As I begin this commentary, there is an insurrection taking place at the U.S. Capitol. A riot has ensued following a speech by President Trump. He has urged his armed and surly supporters gathered in front of the White House to take matters into their own hands. The doors of the Capitol have been breached as tear gas fills the building. Guns have been drawn and blood has been spilled. The important, constitutionally mandated deliberations of Congress to certify Joe Biden as our next president have been interrupted by violence.
Civil order will be reestablished and the Biden inauguration will proceed on Jan. 20. Nonetheless, American democracy has suffered its most disgraceful attack, both figuratively and literally, since the Civil War.
At this point, it is not helpful to simply express anger against Trump, a very troubled individual, or even to place all blame on the self-serving sycophants who surround him, including some Republican members of Congress. To condemn Trump and his supporters and then turn the page is to ignore the problem. The broader question is how did the beacon of light shining on American democracy come to such a dark moment?
Among the hundreds of books written to explain the recent turn toward illiberal and nativist tendencies in American politics, one stands out in offering an explanation. The authors, Suzanne Mettler and Robert Lieberman, indirectly predicted these shocking events of Jan. 6. in their excellent analysis, “Four Threats: The Recurring Crisis of American Democracy.” They make the strong case that only by understanding the four threats and taking measures to address them will democracy be restored to its proper balance.
The authors label political polarization, conflict over who belongs in the political community, high and growing economic inequality and excessive executive power as what I would label the “four horseman of the democracy apocalypse.” They determined it is the confluence of these factors, rather than the disruptive Trump presidency alone, that has brought on our present crisis. Moreover, the pandemic and the economic fallout it has precipitated deepened all four of the threats to democracy.

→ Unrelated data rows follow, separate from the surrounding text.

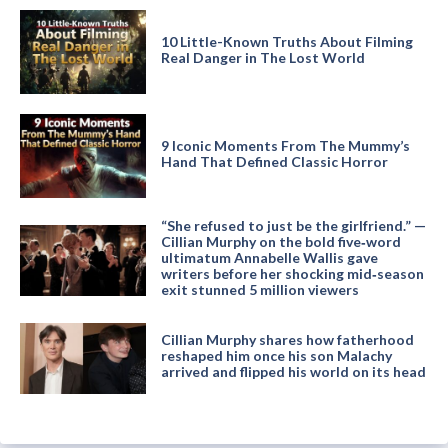
10 Little-Known Truths About Filming
Real Danger in The Lost World
9 Iconic Moments From The Mummy’s
Hand That Defined Classic Horror
“She refused to just be the girlfriend.” —
Cillian Murphy on the bold five‑word
ultimatum Annabelle Wallis gave
writers before her shocking mid‑season
exit stunned 5 million viewers
Cillian Murphy shares how fatherhood
reshaped him once his son Malachy
arrived and flipped his world on its head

Horseman one: Political Polarization. The authors give us the observation that in the 1950s polled Americans did not care whether their child married a member of the opposing political party. In 2016 a majority of parents expressed a preference for a partisan son- or daughter-in law. As polarization gets worse, the “other” party becomes an existential threat to perceived core values. Violations of voting rights, civil rights and civil liberties become acceptable to preserve the “right” version of society. As we have seen this day (Jan. 6), the ultimate political polarization becomes the willingness to ignore democratic processes and stage a coup to upset an unpopular election.
Horseman two: Conflict Over Who Belongs in the Political Community. This threat has always been present in some form in our pluralistic nation with deep divisions along lines of race, gender religion and ethnicity. What is different in recent years has been the willingness of Republicans and the president to openly inflame these differences as a political strategy to unite a political coalition. On the left there has developed a counter mobilization of citizens who see no hope of compromise or consensus building.
The result is a divided political society where actors on both sides become convinced that to pursue their goals, the preservation of civility and democracy is not possible. This is most evident among Trump supporters where citizens trust their insular communities that are the same and familiar and distrust diversity.
Horseman three: High and Growing Economic Inequality. The authors point out that “among the wealthy democracies in the world today, the United States is the most economically unequal.” Since the 1970s the middle class has lost opportunities and wage growth. Conversely, the well-off have experienced exploding income and wealth. To the detriment of democracy, the wealthy have organized politically and, thanks to the Supreme Court, poured billions into political campaigns and causes to protect their interests.
Horseman four: Excessive Executive Power. This final threat has been developing over the course of the last 50 years, only to be exploited to its fullest during the Trump presidency. At every turn, prior presidents have taken steps to expand their executive power relative to Congress and the courts. Trump was able to worsen this trend by using the vast power of the executive branch to attack his enemies, ignore the rule of law, roll back regulations and drive a deeper wedge into partisan America. Moreover, Congress has failed to act as a proper check and balance on the powers of the presidency.
A careful review of American history led the authors to conclude that the United States has never faced all four threats at the same time. They conclude that while our democracy has always been fragile, we have never faced a test of this magnitude. They are optimistic that while deep structural changes to our democracy are difficult when all four threats are present, nothing stands in the way of our political leaders and citizens from making a concerted effort to preserve and restore democracy.
It is my view that the destabilizing events of Jan. 6 may be the catalyst to return the ship of state to a positive course. We may not get another wake-up call before it is too late.
Gary Stout is a Washington attorney.